The articles revealed that Dylan’s parents were involved in a homicide-suicide: his father, a disgraced cop (!) killed his mother after years of physical abuse. It was a well known, sensational case that led to reforms in the police department and how they handled domestic violence cases amongst officers. Roan vaguely remembered the case since it was a big local scandal for many years, but it was long before he entered the force. Holy shit.

Roan stared at the last article for a while, which ended with the woman’s sister taking custody of the couple’s three kids (Dylan was the middle one; his sister, Sheba, was a year and a half older, and his brother Thomas was two years younger) after a brief custody battle with the father’s parents, where the deceased woman was slandered so much by her former in-laws that even the judge was appalled. Jesus Christ, this poor guy. It even mentioned the kids were in the house at the times of the shooting, and sure they were - it all happened a week before Christmas, during a really bad winter. How much of it had he seen? How much of it did he remember?
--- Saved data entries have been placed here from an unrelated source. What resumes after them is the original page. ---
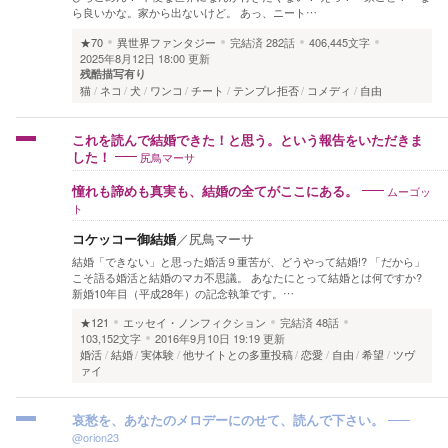
ら良いかな。家から出ないけど。 あっ、ニート…
★70
異世界ファンタジー
完結済
282話
406,445文字
2025年8月12日 18:00 更新
残酷描写有り
猫
ネコ
犬
ワンコ
チート
テンプレ拒否
コメディ
自由
これを読んで結婚できた！と思う。という報告をいただきま
尻鳥マーサ
した！
ムーゴッ
憧れも諦めも真実も、結婚の全てがここにある。
ト
コケッコー御結婚
／
尻鳥マーサ
結婚「できない」と思った婚活９重苦が、どうやって結婚!? 「だから」
こそ語る婚活と結婚のマカ不思議。 あなたにとって結婚とは何ですか?
新婚10年目（平成28年）の記念執筆です。…
★121
エッセイ・ノンフィクション
完結済
48話
103,152文字
2016年9月10日 19:19 更新
婚活
結婚
実体験
他サイトとの多重投稿
恋愛
自由
希望
ツヴ
ァイ
哀愁を、あなたのメロデーにのせて、読んで下さい。
@orion23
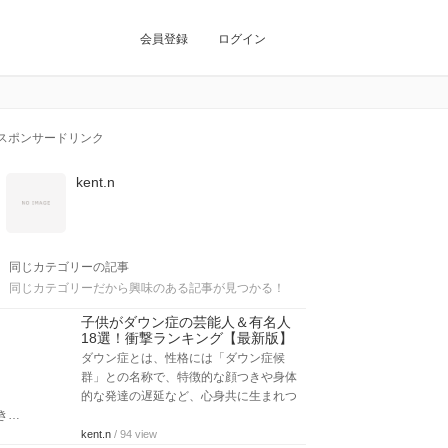
会員登録
ログイン
スポンサードリンク
kent.n
同じカテゴリーの記事
同じカテゴリーだから興味のある記事が見つかる！
子供がダウン症の芸能人＆有名人
18選！衝撃ランキング【最新版】
ダウン症とは、性格には「ダウン症候
群」との名称で、特徴的な顔つきや身体
的な発達の遅延など、心身共に生まれつ
き…
kent.n
/ 94 view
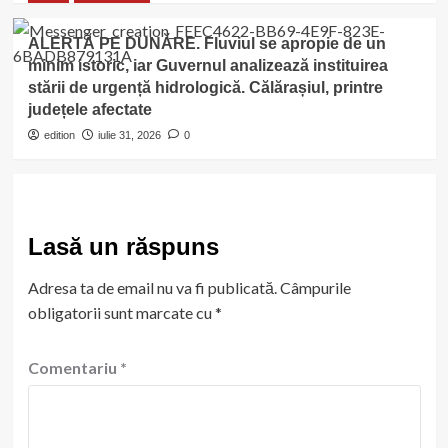
ALERTĂ PE DUNĂRE. Fluviul se apropie de un
minim istoric, iar Guvernul analizează instituirea
stării de urgență hidrologică. Călărașiul, printre
județele afectate
edition
iulie 31, 2026
0
Lasă un răspuns
Adresa ta de email nu va fi publicată.
Câmpurile
obligatorii sunt marcate cu
*
Comentariu
*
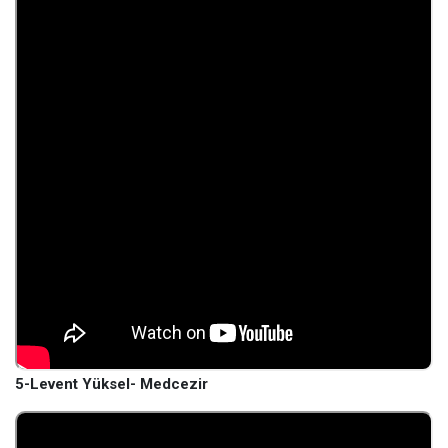
5-Levent Yüksel- Medcezir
No wonder he changed his name, and when he gave his bio to the newspaper about the archery trials, he didn’t mention his past history at all. Who would? Who wanted to be known as one of “those” kids? Oh shit, last night, when he blurted out where had they been when he was getting the shit beaten out of him - Dylan could have said he was getting the shit beaten out of himself too. Or that his mother was getting killed by his dad before he topped himself. He could have shut him the hell up, or at least won the “Queen For A Day” sob story contest.

But he didn’t. And why would he? Dylan Shepherd was someone else. He was the sad survivor of a hideous tragedy. As soon as he was old enough, he changed his name and embarked on a new life. He became Dylan Harlow, someone with a past so mundane it was hardly worth mentioning, and somehow a champion archer. (Okay, that bit needed some heavy explaining - how did someone become an archer in this day and age? And why oh why was it a fucking Olympic sport?!) He had separated from his past by cutting clean from it; maybe it was the only way he could stay sane. Maybe he had to become someone else because he couldn’t possibly remain who he was.

It suddenly made him wonder what Vance had been trying to get away from. Himself? Or something much worse than that?